Il mercato estivo del Bologna si preannuncia caldissimo e ruota attorno a una cifra ben precisa: 50 milioni di euro. Questa è la richiesta di partenza che la dirigenza rossoblù farà a chiunque si presenterà a Casteldebole per blindare o strappare Santiago Castro. L’attaccante argentino, blindato da un recente rinnovo contrattuale fino al 2030, rappresenta il pezzo pregiato della bottega emiliana, ma il suo reale prezzo d’addio sarà determinato dalle dinamiche della concorrenza internazionale.
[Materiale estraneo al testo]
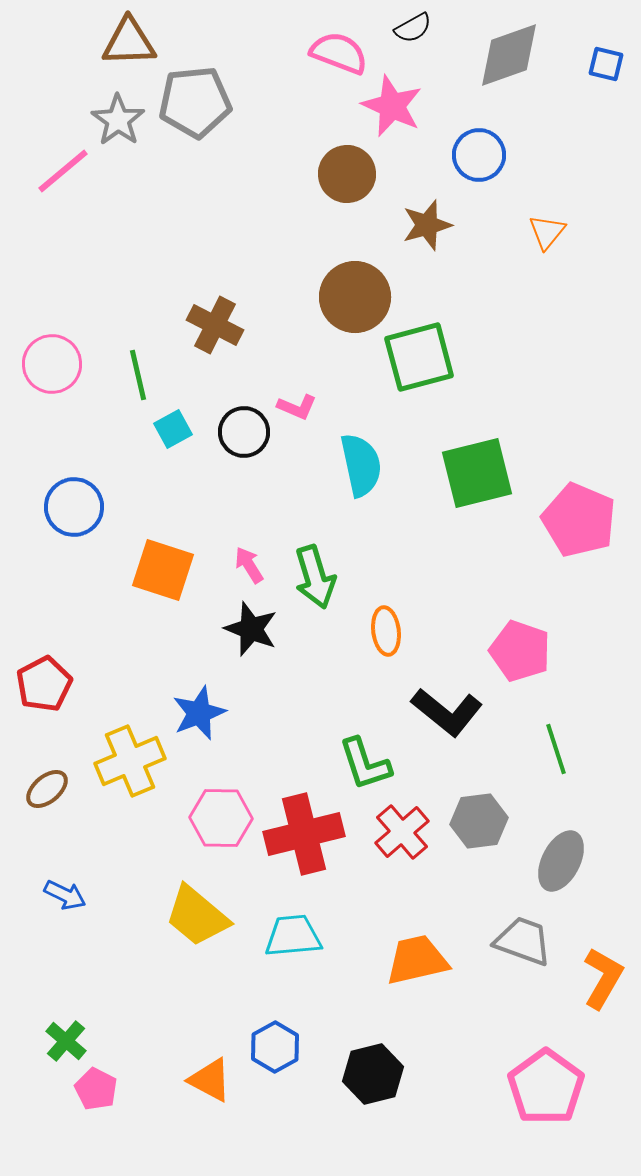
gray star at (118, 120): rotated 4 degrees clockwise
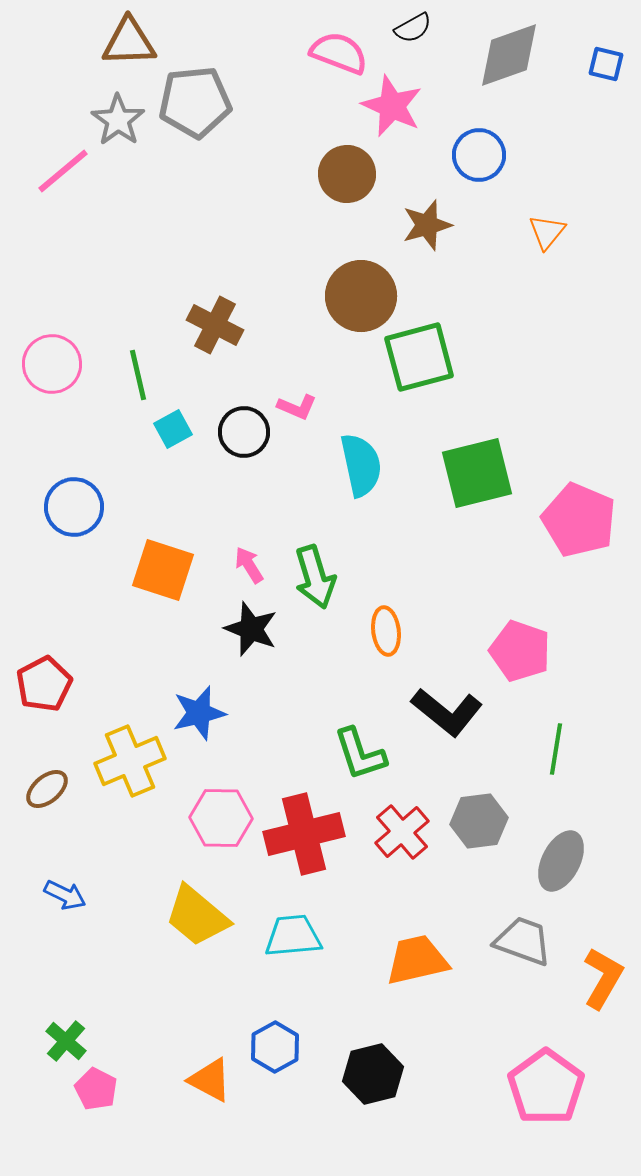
brown circle at (355, 297): moved 6 px right, 1 px up
blue star at (199, 713): rotated 8 degrees clockwise
green line at (556, 749): rotated 27 degrees clockwise
green L-shape at (365, 764): moved 5 px left, 10 px up
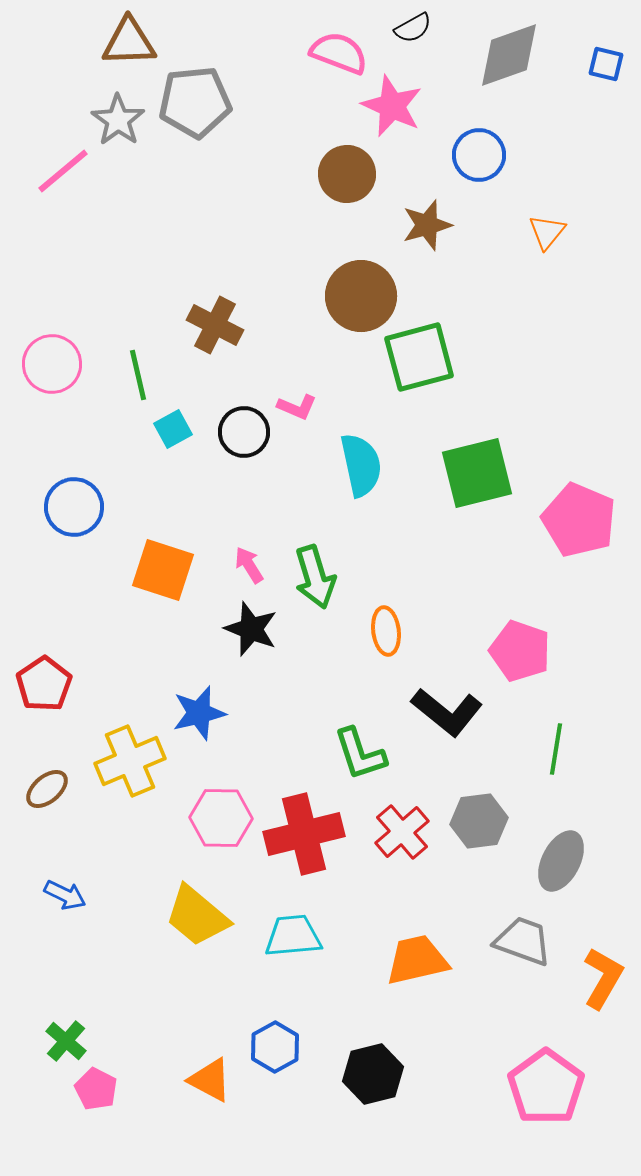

Se per le sirene della Liga o della Serie A una valutazione del genere appare fuori portata, lo scenario cambierebbe radicalmente di fronte all’interesse dei club di Premier League. Un copione già visto a Casteldebole nella scorsa estate con l’addio di Dan Ndoye, ceduto al Nottingham Forest per ben 42 milioni di euro; una plusvalenza record che ha fatto la felicità del patron Joey Saputo.
Il dilemma Rowe e il nodo Lucumí
Nelle idee attuali della dirigenza, il sacrificabile nel reparto offensivo è proprio l’argentino e non Jonathan Rowe. L’esterno inglese, arrivato in rossoblù l’estate scorsa per 17 milioni, viene considerato un patrimonio tecnico ancora da esplorare e con ampi margini di crescita. Le vie del mercato sono infinite: se per Castro non dovessero arrivare risposte convincenti e per Rowe si muovesse un club inglese a suon di milioni, i piani potrebbero ribaltarsi.
La vera spina nel fianco per i rossoblù resta però Jhon Lucumí. Il difensore colombiano ha già manifestato apertamente e a più riprese la volontà di non rinnovare il proprio contratto, ponendosi di fatto in cima alla lista dei partenti. La speranza della tifoseria è che l’addio del centrale non si trasformi in una fuga di massa che rischierebbe di impoverire la rosa.
Bilancio e chiarezza: la linea di Fenucci
Senza i ricavi delle competizioni europee, la strategia finanziaria imposta da Joey Saputo e dall’amministratore delegato Claudio Fenucci è rigida: il Bologna dovrà chiudere la sessione di mercato con un saldo attivo compreso tra i 30 e i 35 milioni di euro.
Proprio Fenucci ha lanciato un messaggio chiaro nel fine settimana, ricordando che i contratti in essere vanno rispettati e che il club non asseconderà passivamente i desideri di chiunque chieda la cessione. Resta da capire se le parole dell’AD siano una reale prova di forza per trattenere i big o una mossa strategica per preparare la piazza a partenze dolorose ma necessarie per far quadrare i conti.